Die nach der ersten Vollladung angezeigte Reichweite von 330 Kilometern hat der C40 übrigens geschafft, auf die Reichweitenanzeige – im Display auch in Prozent (SoC) – ist also Verlass. Die wichtigsten Daten werden auf dem Display hinter dem Lenkrad eingeblendet, sobald jemand auf dem Fahrersitz Platz nimmt.

21.05.2022: Der Sprachassistent macht wohl Urlaub. Seit einigen Tagen reagiert er nicht mehr auf unsere Bitten auf Navigation und was wir sonst so gerne möchten. Er nimmt den Befehl zwar auf (man sieht das, weil er auf dem Monitor mitschreibt), meldet sich dann aber flugs mit einem Klingelton ab. Ein Booten des Systems ist nicht so einfach, da ein Ein-/Aus-Schalter fehlt, und in den Tiefen des Systems haben wir keine Bootfunktion entdeckt. Im Moment sind wir ratlos. Ergo wird alles per Tatstatur eingegeben, was ja auch kein Problem ist.

Auf einer zweiten längeren Tour mit Ladestopp hat sich die oben gezeigte Ladekurve bestätigt. Der Volvo C40 entpuppte sich einmal mehr als kommoder Reisewagen mit gemütlichen Sitzen, guter Belüftung und einem verlässlichen adaptiven Tempomaten, der schnell auf die Fahrspur einscherende Pkw reagiert und abbremst. Allein die Sitzposition ist ein wenig hoch, ich (1,90 cm) würde mir wünschen, dass er noch ein paar Zentimeter weiter nach unten zu fahren wäre.

Bei einer Sitzprobe auf den Rücksitzen ist uns der Kardantunnel aufgefallen. Ein Relikt aus ferner Verbrennerwelt ist Bestandteil der CMA-Plattform (Compact Module Architecture), die von Volvo und Mutterkonzern Geely entwickelt wurde und die lediglich in der Distanz zwischen der vorderen Radnabe und den Pedalen fixiert ist. Sie erlaubt neben rein elektrischen Antrieben eben auch noch konventionelle Antriebsstränge.

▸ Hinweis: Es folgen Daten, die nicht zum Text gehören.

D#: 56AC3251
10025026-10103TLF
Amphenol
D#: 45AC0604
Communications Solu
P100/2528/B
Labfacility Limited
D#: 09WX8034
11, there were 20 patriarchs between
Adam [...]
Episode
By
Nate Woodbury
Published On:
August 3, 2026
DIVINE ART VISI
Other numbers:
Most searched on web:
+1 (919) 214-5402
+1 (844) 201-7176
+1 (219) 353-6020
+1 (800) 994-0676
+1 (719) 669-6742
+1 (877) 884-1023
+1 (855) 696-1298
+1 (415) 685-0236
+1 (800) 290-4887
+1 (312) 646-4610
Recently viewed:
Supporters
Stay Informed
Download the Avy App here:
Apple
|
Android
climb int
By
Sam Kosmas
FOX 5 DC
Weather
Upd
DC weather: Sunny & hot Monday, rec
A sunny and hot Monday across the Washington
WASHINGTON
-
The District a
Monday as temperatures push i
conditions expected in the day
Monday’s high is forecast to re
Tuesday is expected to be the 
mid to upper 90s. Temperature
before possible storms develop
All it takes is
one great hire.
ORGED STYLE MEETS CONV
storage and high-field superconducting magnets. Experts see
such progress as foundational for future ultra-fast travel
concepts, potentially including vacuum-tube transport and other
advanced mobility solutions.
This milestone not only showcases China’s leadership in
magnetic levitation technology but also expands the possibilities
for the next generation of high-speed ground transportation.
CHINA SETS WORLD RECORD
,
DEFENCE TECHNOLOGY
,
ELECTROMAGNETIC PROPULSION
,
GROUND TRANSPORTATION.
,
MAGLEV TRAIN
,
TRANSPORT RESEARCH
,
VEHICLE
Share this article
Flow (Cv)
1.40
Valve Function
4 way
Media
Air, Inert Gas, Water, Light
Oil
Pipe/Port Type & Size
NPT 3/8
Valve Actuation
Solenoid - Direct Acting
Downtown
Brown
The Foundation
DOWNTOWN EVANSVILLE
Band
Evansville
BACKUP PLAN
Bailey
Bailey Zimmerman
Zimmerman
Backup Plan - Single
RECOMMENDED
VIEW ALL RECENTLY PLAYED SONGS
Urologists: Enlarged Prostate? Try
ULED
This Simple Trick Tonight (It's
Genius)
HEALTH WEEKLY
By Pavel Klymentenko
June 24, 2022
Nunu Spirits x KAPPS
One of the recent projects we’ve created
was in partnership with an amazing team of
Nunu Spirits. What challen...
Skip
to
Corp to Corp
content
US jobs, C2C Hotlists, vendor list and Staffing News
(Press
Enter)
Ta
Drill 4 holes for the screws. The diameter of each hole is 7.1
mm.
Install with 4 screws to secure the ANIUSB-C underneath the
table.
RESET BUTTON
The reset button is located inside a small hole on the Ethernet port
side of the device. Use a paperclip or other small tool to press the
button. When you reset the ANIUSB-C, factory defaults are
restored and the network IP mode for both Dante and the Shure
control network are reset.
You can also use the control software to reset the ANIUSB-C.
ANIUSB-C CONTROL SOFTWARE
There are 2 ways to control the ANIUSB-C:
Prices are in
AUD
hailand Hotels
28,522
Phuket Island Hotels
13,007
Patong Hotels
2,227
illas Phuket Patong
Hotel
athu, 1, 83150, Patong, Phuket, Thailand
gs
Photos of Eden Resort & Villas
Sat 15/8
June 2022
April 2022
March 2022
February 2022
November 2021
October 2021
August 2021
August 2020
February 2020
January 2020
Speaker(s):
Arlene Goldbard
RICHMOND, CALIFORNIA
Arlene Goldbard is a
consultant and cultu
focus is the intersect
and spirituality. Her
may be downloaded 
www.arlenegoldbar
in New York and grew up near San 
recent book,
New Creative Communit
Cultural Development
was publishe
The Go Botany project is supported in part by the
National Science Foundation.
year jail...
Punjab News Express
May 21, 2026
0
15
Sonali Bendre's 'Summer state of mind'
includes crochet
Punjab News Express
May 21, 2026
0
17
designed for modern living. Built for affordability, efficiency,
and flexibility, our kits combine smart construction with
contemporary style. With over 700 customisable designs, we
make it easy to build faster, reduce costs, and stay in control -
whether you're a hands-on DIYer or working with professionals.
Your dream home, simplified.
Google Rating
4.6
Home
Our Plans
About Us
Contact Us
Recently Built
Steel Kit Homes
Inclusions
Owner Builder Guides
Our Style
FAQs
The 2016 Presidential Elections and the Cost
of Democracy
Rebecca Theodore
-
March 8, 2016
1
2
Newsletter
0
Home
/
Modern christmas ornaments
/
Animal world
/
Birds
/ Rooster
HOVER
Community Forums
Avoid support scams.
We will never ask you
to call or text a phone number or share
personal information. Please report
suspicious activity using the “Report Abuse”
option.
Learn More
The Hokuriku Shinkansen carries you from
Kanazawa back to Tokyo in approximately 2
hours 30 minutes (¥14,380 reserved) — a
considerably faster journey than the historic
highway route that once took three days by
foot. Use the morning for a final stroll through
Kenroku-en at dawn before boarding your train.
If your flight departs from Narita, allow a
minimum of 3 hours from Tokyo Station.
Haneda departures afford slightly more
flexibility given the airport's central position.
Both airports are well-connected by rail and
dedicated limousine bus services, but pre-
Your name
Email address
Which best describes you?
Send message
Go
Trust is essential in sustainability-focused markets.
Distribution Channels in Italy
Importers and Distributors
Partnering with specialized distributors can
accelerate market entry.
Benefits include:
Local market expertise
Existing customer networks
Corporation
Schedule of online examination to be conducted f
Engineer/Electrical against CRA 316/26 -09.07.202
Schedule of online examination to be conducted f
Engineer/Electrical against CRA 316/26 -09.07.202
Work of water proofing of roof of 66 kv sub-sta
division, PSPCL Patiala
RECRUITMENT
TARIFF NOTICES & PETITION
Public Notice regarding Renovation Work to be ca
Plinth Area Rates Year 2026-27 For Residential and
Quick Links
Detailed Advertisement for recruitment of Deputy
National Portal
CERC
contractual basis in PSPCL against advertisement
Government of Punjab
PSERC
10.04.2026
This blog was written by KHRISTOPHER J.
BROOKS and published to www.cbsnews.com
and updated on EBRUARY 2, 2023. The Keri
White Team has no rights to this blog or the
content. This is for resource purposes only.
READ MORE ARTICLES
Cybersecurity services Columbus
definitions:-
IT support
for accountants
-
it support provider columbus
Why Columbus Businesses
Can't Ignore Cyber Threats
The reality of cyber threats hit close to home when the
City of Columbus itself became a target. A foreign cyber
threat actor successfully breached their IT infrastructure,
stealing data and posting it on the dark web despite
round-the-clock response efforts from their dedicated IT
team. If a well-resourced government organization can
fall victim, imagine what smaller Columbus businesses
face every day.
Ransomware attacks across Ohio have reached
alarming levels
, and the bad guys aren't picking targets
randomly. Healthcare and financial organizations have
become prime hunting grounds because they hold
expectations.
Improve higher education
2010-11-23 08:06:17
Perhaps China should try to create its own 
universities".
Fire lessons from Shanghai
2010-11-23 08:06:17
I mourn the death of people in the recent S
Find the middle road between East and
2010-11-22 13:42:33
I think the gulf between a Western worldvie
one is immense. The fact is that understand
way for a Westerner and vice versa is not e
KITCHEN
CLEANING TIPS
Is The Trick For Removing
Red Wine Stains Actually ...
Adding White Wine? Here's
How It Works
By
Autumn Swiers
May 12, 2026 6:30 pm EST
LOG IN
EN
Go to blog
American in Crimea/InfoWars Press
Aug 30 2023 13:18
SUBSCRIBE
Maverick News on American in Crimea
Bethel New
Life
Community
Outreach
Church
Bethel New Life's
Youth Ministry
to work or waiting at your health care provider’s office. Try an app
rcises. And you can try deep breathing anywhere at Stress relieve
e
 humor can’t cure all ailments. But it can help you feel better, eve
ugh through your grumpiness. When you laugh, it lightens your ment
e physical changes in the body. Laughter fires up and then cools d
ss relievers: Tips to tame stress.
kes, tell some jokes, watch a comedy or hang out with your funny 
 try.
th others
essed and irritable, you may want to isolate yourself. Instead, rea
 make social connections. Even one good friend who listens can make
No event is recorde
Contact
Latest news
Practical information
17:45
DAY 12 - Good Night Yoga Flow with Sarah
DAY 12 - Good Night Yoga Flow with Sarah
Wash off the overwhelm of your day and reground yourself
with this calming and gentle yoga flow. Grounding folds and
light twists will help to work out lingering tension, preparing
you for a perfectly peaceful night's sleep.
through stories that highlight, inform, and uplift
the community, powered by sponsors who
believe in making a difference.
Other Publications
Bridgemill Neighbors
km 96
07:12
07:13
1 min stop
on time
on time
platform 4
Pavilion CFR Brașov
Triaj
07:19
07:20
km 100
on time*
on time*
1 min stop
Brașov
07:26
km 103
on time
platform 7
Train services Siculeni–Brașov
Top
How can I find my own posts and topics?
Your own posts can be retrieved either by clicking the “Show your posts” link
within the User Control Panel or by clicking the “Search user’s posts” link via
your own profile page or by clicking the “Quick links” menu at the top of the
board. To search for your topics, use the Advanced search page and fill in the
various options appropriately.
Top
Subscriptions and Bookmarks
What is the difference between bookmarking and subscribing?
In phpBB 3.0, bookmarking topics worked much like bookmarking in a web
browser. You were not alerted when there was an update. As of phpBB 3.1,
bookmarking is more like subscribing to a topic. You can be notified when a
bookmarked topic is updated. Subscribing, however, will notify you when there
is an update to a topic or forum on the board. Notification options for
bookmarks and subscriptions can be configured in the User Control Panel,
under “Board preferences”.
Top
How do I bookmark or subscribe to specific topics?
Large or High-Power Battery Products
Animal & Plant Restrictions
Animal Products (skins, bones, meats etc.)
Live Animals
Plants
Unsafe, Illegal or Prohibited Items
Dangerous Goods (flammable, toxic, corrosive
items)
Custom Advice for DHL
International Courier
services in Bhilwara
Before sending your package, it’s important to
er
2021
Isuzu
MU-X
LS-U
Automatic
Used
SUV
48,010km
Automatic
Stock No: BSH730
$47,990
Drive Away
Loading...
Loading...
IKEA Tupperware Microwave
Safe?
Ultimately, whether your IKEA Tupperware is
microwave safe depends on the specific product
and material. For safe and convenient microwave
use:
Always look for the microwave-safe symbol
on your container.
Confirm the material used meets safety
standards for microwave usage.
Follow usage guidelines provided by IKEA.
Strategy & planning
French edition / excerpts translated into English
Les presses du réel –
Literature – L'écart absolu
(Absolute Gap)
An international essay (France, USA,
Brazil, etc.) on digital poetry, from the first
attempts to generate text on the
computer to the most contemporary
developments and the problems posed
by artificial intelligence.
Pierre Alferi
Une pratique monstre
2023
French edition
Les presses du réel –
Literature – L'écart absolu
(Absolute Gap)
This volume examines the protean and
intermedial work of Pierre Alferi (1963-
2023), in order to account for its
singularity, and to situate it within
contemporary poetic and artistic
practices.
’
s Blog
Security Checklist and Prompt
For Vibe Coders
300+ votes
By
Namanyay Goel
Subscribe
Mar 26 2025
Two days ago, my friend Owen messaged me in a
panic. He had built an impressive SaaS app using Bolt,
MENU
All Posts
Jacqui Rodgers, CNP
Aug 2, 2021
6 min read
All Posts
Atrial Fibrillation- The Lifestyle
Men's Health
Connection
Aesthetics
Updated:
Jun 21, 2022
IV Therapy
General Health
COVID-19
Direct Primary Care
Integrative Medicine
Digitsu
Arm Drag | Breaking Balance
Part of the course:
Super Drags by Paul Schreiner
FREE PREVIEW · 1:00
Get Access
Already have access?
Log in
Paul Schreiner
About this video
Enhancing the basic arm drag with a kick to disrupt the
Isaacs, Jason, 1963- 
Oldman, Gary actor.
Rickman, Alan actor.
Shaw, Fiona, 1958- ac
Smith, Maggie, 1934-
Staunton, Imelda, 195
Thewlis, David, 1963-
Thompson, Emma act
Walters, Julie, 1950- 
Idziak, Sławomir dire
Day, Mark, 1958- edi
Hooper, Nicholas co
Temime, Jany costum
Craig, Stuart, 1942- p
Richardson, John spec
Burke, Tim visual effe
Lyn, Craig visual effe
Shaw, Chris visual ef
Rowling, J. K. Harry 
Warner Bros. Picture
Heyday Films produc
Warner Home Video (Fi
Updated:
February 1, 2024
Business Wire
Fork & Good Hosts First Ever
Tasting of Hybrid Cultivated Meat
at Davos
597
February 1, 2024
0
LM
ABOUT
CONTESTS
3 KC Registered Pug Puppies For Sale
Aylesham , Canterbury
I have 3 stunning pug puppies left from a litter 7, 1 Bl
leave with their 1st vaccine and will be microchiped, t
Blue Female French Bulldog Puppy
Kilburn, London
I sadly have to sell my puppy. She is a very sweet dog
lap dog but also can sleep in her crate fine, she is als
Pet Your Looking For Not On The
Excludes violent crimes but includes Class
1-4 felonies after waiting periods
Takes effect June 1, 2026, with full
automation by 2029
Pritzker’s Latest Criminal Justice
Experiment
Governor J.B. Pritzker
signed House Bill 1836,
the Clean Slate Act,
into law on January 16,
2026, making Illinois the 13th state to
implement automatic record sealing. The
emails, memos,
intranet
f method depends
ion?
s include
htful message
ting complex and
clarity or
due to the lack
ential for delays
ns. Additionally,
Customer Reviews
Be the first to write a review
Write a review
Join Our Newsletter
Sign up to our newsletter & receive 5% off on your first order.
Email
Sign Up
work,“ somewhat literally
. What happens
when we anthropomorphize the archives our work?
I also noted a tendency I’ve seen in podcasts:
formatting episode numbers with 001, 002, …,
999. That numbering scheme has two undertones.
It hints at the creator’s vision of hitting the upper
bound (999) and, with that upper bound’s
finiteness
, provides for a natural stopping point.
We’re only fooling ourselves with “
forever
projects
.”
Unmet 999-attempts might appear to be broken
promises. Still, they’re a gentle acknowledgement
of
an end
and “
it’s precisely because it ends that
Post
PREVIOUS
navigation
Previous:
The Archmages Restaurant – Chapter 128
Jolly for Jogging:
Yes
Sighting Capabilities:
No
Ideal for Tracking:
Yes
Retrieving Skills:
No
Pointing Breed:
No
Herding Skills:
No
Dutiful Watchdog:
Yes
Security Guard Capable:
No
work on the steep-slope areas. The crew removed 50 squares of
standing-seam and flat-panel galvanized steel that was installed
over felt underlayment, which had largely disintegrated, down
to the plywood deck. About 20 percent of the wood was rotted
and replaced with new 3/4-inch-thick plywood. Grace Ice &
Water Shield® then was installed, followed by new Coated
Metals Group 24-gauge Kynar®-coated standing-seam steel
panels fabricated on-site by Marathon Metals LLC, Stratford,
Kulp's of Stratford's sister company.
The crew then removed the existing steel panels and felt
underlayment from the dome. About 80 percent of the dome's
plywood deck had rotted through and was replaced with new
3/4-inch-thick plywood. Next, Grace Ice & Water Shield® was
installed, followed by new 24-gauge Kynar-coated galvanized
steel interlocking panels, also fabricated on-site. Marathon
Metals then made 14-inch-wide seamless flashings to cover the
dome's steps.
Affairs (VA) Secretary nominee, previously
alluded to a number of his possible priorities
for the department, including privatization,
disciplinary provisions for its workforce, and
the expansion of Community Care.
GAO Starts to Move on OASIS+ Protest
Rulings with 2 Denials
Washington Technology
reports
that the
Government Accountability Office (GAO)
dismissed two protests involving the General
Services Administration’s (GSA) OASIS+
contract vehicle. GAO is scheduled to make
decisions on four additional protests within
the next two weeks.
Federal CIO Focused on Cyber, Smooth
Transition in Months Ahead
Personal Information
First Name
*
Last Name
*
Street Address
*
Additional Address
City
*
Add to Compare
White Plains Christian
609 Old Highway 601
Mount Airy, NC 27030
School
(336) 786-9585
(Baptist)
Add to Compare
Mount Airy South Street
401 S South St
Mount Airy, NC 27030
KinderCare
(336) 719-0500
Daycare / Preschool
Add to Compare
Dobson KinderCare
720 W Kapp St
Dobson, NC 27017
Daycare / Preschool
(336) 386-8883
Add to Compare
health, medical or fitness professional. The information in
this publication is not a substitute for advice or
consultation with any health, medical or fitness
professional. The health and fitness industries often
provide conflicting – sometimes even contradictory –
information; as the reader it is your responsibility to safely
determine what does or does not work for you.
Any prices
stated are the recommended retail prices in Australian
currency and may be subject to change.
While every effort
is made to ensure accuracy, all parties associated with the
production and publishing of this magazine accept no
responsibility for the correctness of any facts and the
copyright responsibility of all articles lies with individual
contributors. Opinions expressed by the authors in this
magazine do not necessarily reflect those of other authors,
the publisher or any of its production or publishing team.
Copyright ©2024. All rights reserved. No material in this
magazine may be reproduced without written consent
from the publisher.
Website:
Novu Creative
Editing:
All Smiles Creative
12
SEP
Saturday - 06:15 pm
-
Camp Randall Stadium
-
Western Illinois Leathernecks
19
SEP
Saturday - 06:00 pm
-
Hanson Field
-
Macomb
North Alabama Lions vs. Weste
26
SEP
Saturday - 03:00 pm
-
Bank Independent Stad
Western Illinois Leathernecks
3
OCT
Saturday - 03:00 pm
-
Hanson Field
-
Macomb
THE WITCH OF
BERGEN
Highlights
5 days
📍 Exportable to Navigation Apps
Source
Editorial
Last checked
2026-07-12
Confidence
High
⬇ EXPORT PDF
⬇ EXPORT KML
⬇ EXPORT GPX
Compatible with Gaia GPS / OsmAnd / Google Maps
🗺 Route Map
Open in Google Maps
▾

24.05.2022: Was bei den Autos der neuesten Generation oft untergeht sind die Bemühungen der Hersteller, bei den Materialien und der Produktion der Fahrzeuge umweltfreundlicher zu werden. So auch bei Volvo: Der C40 Recharge ist als erstes Modell der Marke komplett lederfrei (auch das Lenkrad). Ob Sitzpolster, Türverkleidungen, Lenkrad, Schalthebel oder Fußmatten: bei allen Innenraumkomponenten werden hochwertige – zum Teil recycelte – synthetische Materialien verwendet.

In unserem Testwagen ist eine Polsterung in Textil/Microtech verbaut – und man muss schon genau hinschauen und fühlen, um den Unterschied zu üblichen Materialien zu bemerken. Beim Lenkrad etwa ist uns das nicht aufgefallen. Die Teppiche werden aus recycelten PET-Plastikflaschen hergestellt: Pro Fahrzeug werden 71 gebrauchte Ein-Liter-Flaschen wiederverwertet. Auch der Dachhimmel besteht zu einem großen Teil aus wiederverwendetem Material.

Das ist durchaus lobenswert – ob das Material auch so widerstandsfähig ist wie die etablierten Materialien zeigt sich freilich erst nach einigen Jahren. Der Vollständigkeit halber wollen wir noch nachtragen, dass der C40 Recharge 1.800/750 kg (gebremst/ungebremst) an den Haken nehmen darf. Die Stützlast beträgt 90 kg.